The jump represents one of the sharpest rises since the healthcare program launched over a decade ago, with consumers using the federal healthcare.gov platform set to see even steeper hikes of 30% on average. State-run marketplaces are also expected to experience a 17% increase.
But the financial pain for many of the 24 million Americans enrolled in ACA plans, now a record number, could be far worse. Enhanced subsidies that have kept premiums affordable for millions are set to expire at year’s end, which threatens to more than double what many households actually pay out of pocket, according to KFF.
The research from the non-partisan health policy organization found that monthly payments for subsidized enrollees could increase by an average of 114% if Congress fails to extend the enhanced tax credits. The healthcare.gov website, which opened for preview shopping on Tuesday, is already displaying the higher costs that reflect the lapse in assistance.
Healthcare affordability has been the centerpiece of Washington’s standoff on the budget, which has now evolved into the second longest government shutdown in US history. Senate Democrats are demanding that any short-term government funding deal include an extension of the enhanced subsidies, while Trump and Republicans have said they will not negotiate until the government is back up and running.
The impasse triggered Everett Kelley, who leads the American Federation of Government Employees, on Monday to call for an immediate end to the shutdown with full back pay for all federal employees, saying that both parties had made their positions clear without resolution.
Yet Chuck Schumer, the Senate Democratic leader, showed no sign of backing down, pointing directly to the looming healthcare crisis. Speaking to reporters at the Capitol on Tuesday, he warned that millions of families would face panic over the weekend as they confronted dramatically higher bills.

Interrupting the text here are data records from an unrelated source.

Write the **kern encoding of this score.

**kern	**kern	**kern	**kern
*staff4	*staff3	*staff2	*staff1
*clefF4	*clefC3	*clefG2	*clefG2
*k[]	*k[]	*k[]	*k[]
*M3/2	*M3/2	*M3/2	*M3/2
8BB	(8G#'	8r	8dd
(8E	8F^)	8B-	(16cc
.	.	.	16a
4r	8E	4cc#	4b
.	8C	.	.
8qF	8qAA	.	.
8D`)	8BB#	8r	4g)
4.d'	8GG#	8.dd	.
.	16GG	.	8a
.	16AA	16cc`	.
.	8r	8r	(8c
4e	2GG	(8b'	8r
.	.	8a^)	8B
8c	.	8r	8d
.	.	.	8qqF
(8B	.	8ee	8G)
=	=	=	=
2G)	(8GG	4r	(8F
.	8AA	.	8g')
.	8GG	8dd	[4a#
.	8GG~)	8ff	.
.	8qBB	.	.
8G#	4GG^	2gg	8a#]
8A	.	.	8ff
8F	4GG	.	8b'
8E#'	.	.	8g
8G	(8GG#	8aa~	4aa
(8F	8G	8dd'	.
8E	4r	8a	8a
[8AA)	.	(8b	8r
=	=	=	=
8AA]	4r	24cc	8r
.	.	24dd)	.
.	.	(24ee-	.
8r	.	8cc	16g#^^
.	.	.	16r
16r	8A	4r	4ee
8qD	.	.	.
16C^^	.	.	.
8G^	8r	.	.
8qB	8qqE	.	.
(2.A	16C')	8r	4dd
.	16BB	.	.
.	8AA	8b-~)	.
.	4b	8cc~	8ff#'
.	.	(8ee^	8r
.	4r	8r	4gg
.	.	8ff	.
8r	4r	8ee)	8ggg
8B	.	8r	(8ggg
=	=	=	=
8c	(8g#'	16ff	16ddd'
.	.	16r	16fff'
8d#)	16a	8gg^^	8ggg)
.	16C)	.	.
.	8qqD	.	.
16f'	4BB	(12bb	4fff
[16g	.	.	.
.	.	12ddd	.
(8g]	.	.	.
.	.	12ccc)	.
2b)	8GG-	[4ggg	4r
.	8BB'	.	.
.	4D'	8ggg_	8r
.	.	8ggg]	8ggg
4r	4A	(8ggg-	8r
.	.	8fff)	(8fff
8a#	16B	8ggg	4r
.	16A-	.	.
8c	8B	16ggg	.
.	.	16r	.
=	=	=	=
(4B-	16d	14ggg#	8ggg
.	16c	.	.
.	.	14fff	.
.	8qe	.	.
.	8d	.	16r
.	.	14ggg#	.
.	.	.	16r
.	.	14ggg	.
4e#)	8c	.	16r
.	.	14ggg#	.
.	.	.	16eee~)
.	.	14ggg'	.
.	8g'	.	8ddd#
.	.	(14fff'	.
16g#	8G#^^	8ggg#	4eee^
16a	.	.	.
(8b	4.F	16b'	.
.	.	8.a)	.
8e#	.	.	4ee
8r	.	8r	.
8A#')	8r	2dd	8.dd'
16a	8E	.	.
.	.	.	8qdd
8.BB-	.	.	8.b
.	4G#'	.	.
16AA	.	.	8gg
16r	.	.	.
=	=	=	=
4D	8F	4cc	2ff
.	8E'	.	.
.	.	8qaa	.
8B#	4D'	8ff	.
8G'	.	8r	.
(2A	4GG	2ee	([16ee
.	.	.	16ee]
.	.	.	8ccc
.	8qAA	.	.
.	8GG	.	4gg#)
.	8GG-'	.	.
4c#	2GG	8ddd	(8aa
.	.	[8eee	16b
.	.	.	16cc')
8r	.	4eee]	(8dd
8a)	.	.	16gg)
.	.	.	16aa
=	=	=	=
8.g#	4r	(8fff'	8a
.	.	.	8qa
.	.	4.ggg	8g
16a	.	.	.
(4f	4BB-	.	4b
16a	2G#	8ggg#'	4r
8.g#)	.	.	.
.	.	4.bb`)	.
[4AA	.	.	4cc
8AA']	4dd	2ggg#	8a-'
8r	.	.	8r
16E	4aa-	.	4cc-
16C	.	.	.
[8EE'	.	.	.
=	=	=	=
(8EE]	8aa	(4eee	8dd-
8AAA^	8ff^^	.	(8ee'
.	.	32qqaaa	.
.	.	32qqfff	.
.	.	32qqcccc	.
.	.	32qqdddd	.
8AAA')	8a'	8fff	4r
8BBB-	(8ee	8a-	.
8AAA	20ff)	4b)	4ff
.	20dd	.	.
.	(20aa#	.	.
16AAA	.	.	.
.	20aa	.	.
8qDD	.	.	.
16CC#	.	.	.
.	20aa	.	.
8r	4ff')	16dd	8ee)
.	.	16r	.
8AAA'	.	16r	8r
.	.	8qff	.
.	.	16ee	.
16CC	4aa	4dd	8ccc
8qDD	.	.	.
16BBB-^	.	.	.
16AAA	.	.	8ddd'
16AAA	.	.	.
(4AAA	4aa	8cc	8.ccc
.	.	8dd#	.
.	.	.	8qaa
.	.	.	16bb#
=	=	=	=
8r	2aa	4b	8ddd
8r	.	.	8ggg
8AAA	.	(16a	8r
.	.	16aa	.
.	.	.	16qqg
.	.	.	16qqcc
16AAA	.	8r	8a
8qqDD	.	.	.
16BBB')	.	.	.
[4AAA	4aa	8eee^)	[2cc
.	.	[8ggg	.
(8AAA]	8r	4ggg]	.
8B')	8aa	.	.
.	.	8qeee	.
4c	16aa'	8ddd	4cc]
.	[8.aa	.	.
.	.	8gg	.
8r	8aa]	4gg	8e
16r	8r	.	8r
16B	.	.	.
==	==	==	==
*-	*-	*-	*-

Schumer accused Republicans of inaction on a crisis that he said was entirely avoidable.
John Thune, the Republican Senate majority leader, countered by citing the union’s call to reopen government, arguing that Democrats were acting irresponsibly by refusing to support the funding measure that House Republicans approved largely along party lines last month before Mike Johnson, the House speaker, recessed the chamber.
Extending the subsidies would require $350bn in federal spending over the coming decade, according to Congressional Budget Office estimates from September.
The enhanced tax credits, approved by a Democratic Congress in 2021 and extended the following year, have helped drive marketplace enrollment to a record 24 million people this year. Biden-era officials at the Centers for Medicare & Medicaid Services touted that four in five enrollees could find plans for $10 a month or less in January.
Under the new pricing structure, only 60% of those signing up for 2026 coverage will find plans at or below $50 a month after accounting for the original subsidies that remain in place. That compares with 83% of consumers who could access such pricing for 2025. If the enhanced assistance expires, approximately 4 million more Americans would be without insurance by 2034, according to September Congressional Budget Office projections.
The last major premium spike was in 2018, when average rates jumped about 37% after a first-term Trump stopped federal payments to insurers for separate Obamacare subsidies covering out-of-pocket costs.